1) During writing tasks - my little one loves being involved so I try and make sure that wherever we are working she is working alongside us - if on the table then she is there using the same material as her big sister, or if we are on the floor then she is alongside doing her own thing. I majorly insulted her when I gave my older daughter PVA glue and her a glue stick :-) All these small inclusive points are very important to your average 2yo!

Loves to be doing the same as her big sister!

Proof that you're never too old for a water mat:-)

She often provides her sister with some nice deep pressure to support her focus:-)

Has taken to lying in a tummy time position to do her 'writing' too!

2) If you’re brave let them get messy together!

3) If you are focusing on a specific project with an older child find some way that your little one can get involved - even if it turns out to be a token effort it’ll make them feel included, and keep them entertained whilst attention can be directed towards your older one/s.

4) Match skills worked on - if I am doing maths with my older one then I will do puzzles or shapes in play doh with my little one, if my older one is working on her laptop then my little one will ‘work’ on an iPad, if my older one is doing writing then my little one will focus on mark making and working towards forming pre-writing shapes - she’s getting good at circle drawing!

5) Do loads of arts and crafts and baking!
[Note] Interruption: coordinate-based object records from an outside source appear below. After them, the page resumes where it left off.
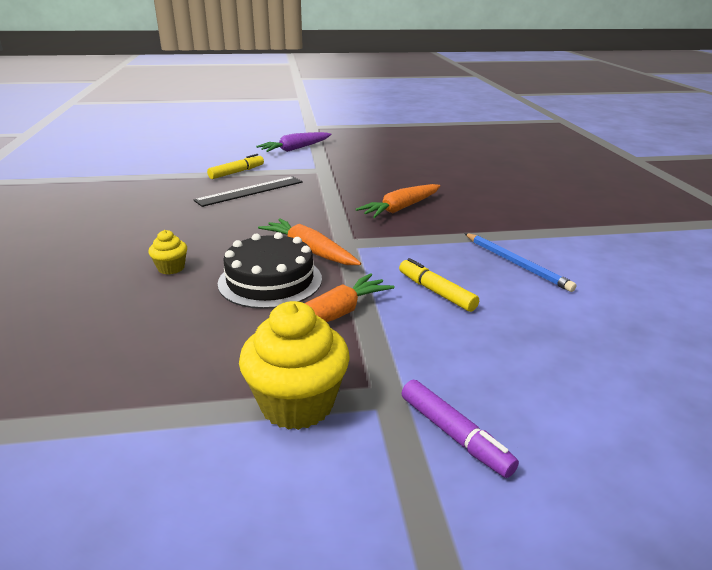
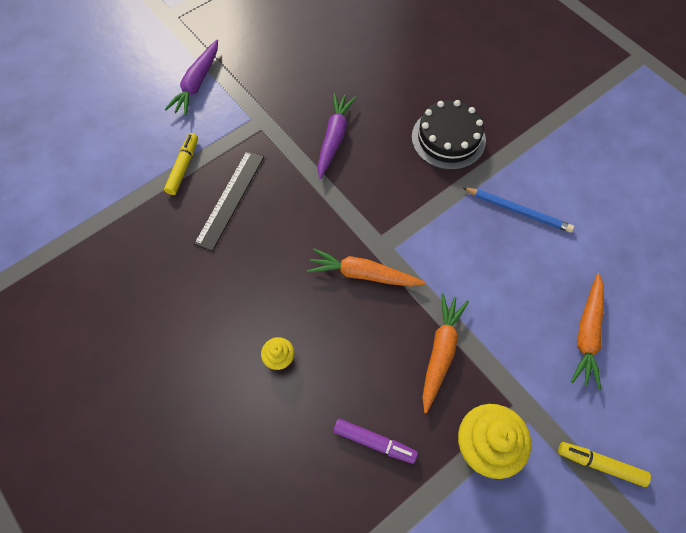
camera: 30 degrees left, 35 degrees up
(270, 280) = (367, 331): black cake -> black cake (448, 138)
(370, 188) = (334, 138): none -> purple carrot
(401, 208) = (385, 164): orange carrot -> orange carrot (587, 333)
(436, 292) = (488, 280): yellow marker -> yellow marker (600, 464)
(454, 435) = (580, 418): purple marker -> purple marker (374, 442)

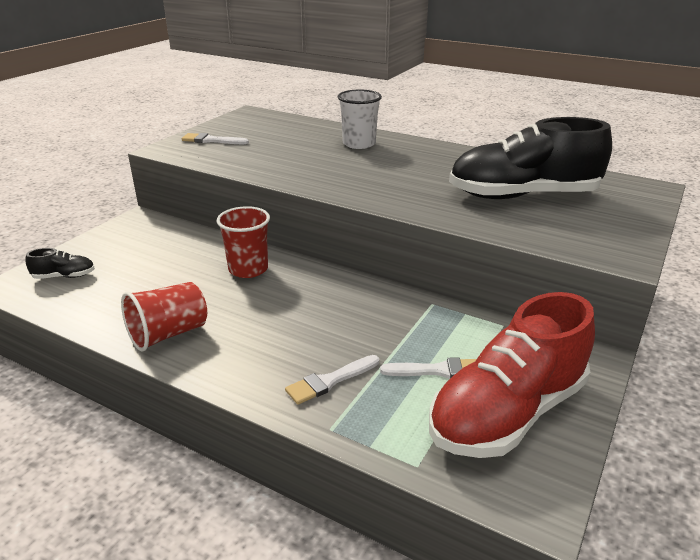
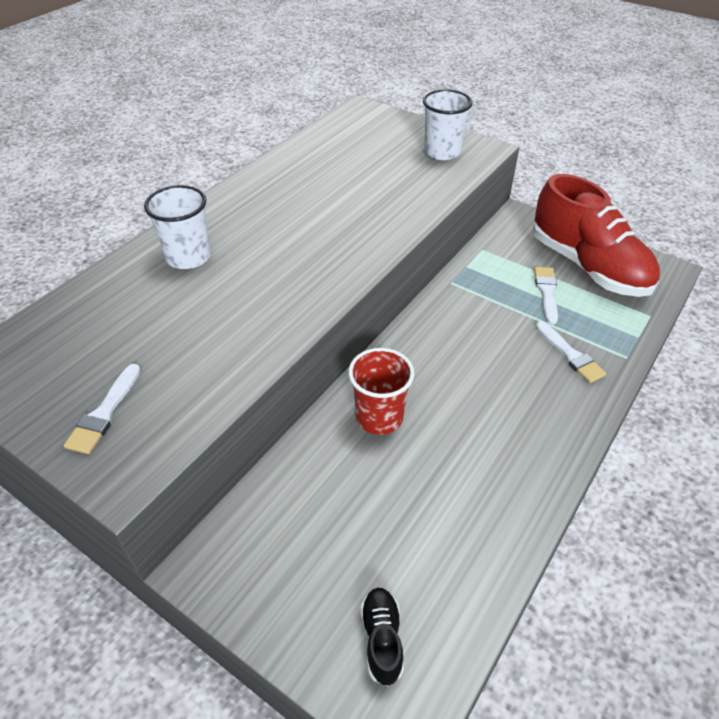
camera: 85 degrees left, 15 degrees up
(168, 334) = (515, 482): red cup -> none
(523, 196) = (368, 170): black shoe -> none
(592, 232) = (442, 152): none -> white cup

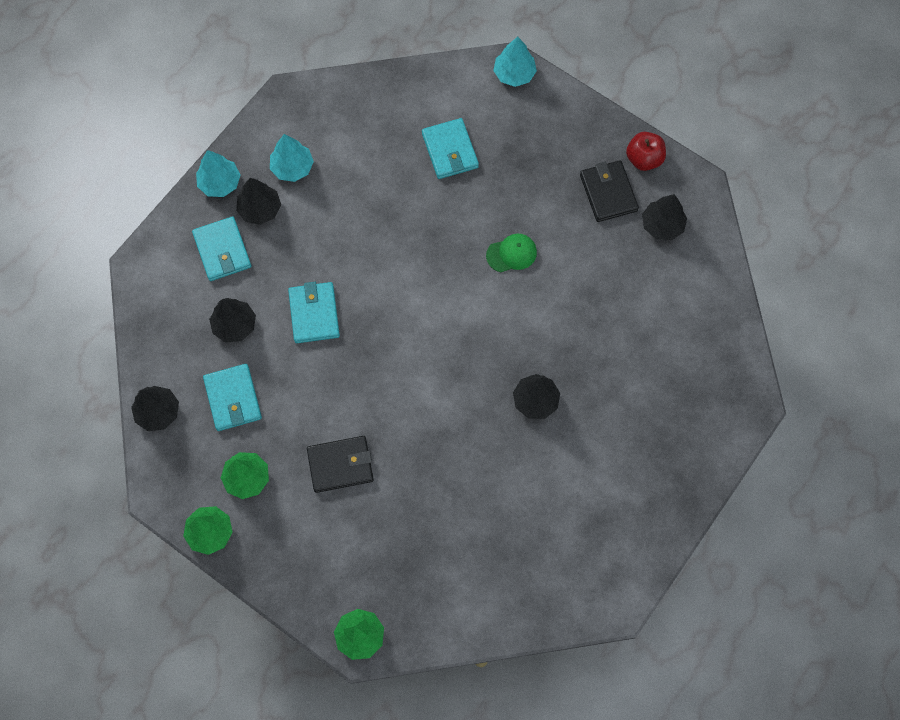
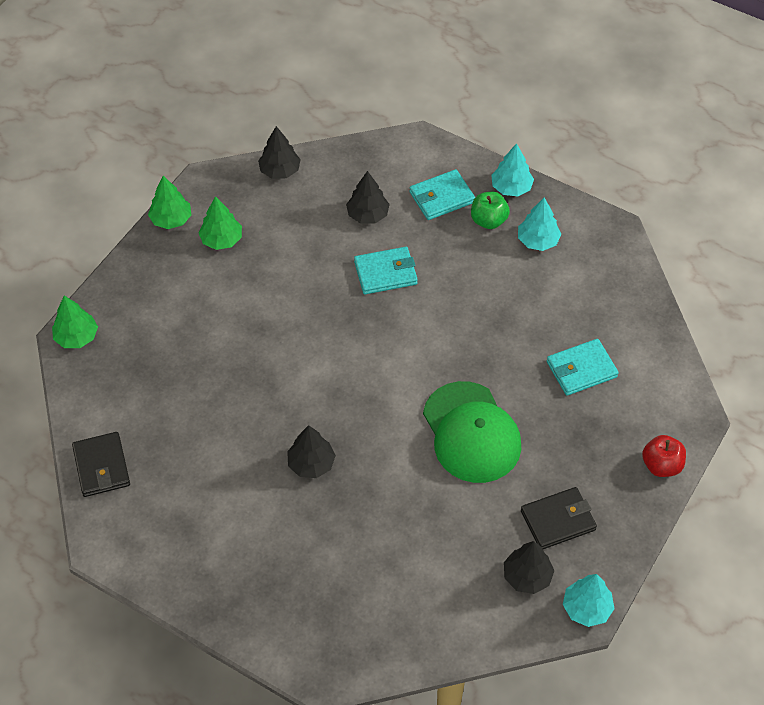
camera: 85 degrees right, 15 degrees down
(233, 399) = (296, 221): turquoise wallet -> none
(260, 209) = (488, 220): black tree -> green apple
(340, 465) = (236, 308): black wallet -> black wallet (101, 466)
(511, 254) = (471, 433): green cap -> green cap, size x2.17
(514, 74) = (687, 422): turquoise tree -> turquoise tree (587, 608)
(644, 159) = (606, 555): red apple -> red apple (661, 465)

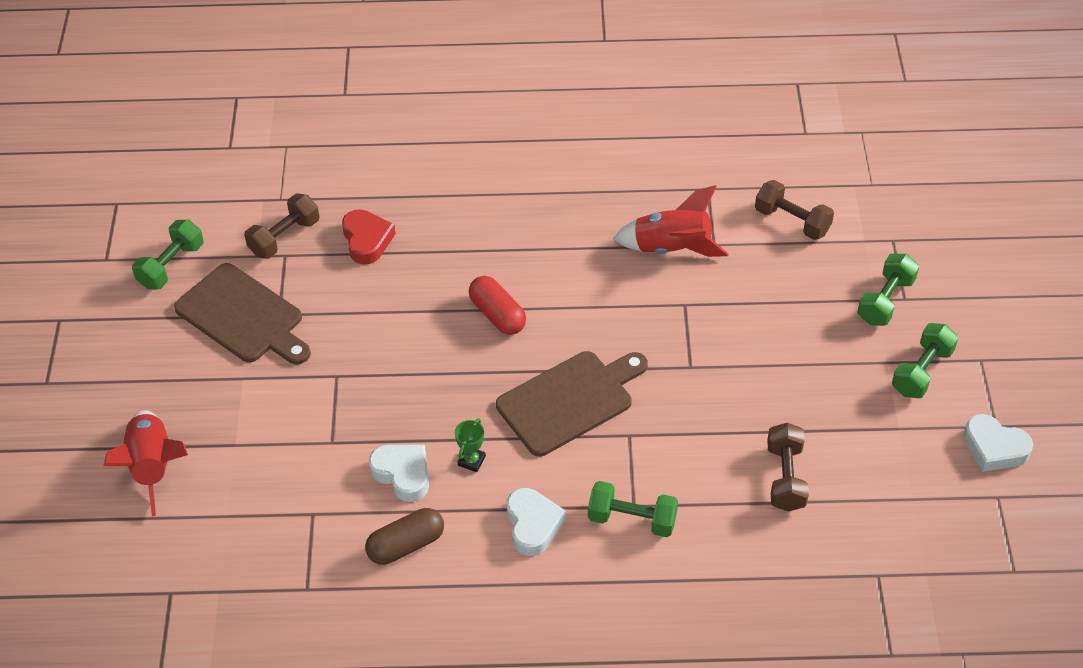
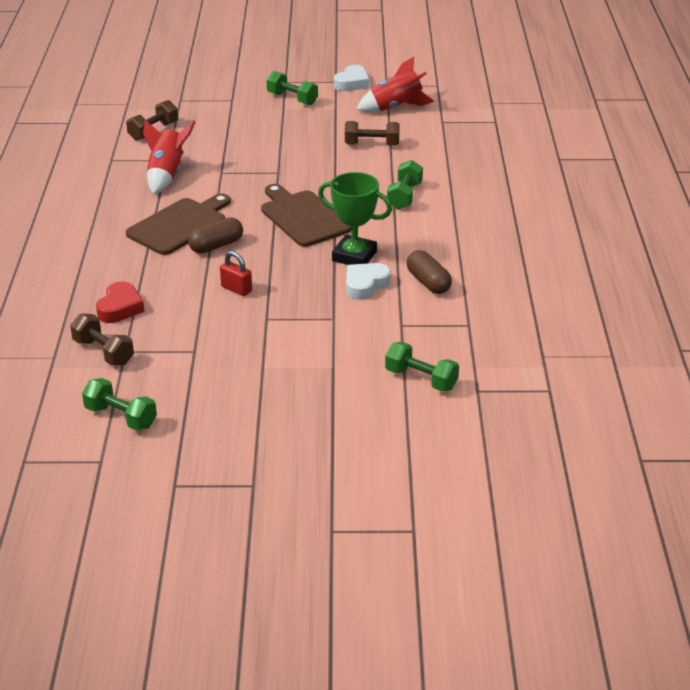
camera: 90 degrees left, 15 degrees down
(153, 467) = (354, 409): red rocket -> red rocket (395, 108)
(243, 316) = (193, 370): brown cutting board -> brown cutting board (180, 225)
(367, 240) = (120, 308): red heart -> red heart turned 120 degrees clockwise
(400, 342) = (236, 289): none -> red padlock
(471, 461) = (354, 256): green trophy -> green trophy, size x2.17
(497, 315) = (216, 246): red capsule -> brown capsule
(533, 525) = (410, 232): white heart -> none
(885, 300) = (232, 106): green dumbbell -> green dumbbell (421, 379)

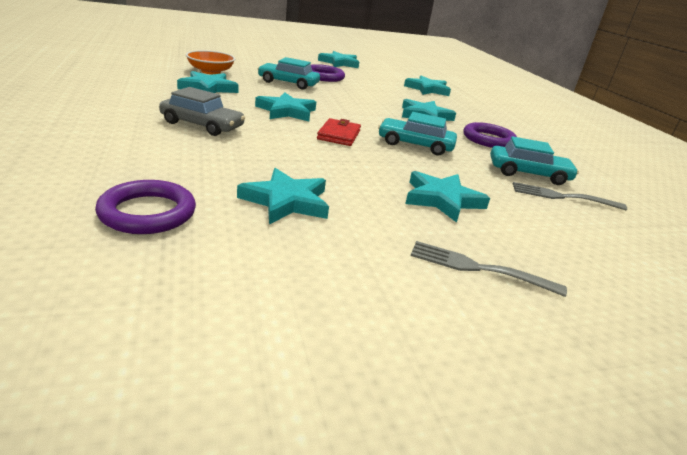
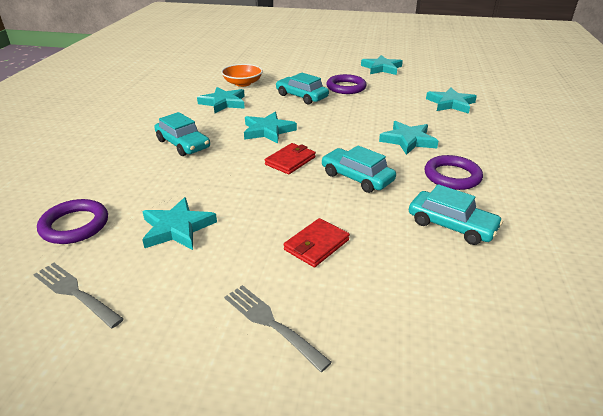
camera: 30 degrees right, 5 degrees up
(202, 125) = (183, 144): grey car -> turquoise car
(442, 199) = (316, 245): turquoise star -> red wallet
(562, 197) = (460, 260): grey fork -> grey fork (75, 292)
The one thing I really notice is how much more independent and skilled my little one is at the age of 2 than my older one was...why?! Primarily because you can’t direct two as well as you can one:-) But in all seriousness, I really value the increased opportunity my little one has to create on her own terms without me directing the show as I must admit I was pretty guilty of doing first time around! My older one wants to focus on productivity and making what we’ve agreed, whereas my little one just goes for it with very little input or direction from me!

Take a look at some footage of my two working, having fun and learning together:

Some of the new skills my little one has started to learn from big sister:

See here for some great ideas on home made messy play:

And my favourite play dough recipe - I just add some scented extract to add to the sensory feel (mint or almond works a treat!):

We made ours in the microwave and it was a lovely sibling activity as my older one read the instructions and my little one stirred!

Overall, although it might sometimes feel like a zoo (I know my house does at times!), having siblings in this time can be such an enjoyable and precious time! So enjoy, try new things and most importantly remember that whatever they do will be far more fun if they are able to do it together - and who knows they might come out of this time as friends, or at the very least tolerant of the needs of someone other than themselves.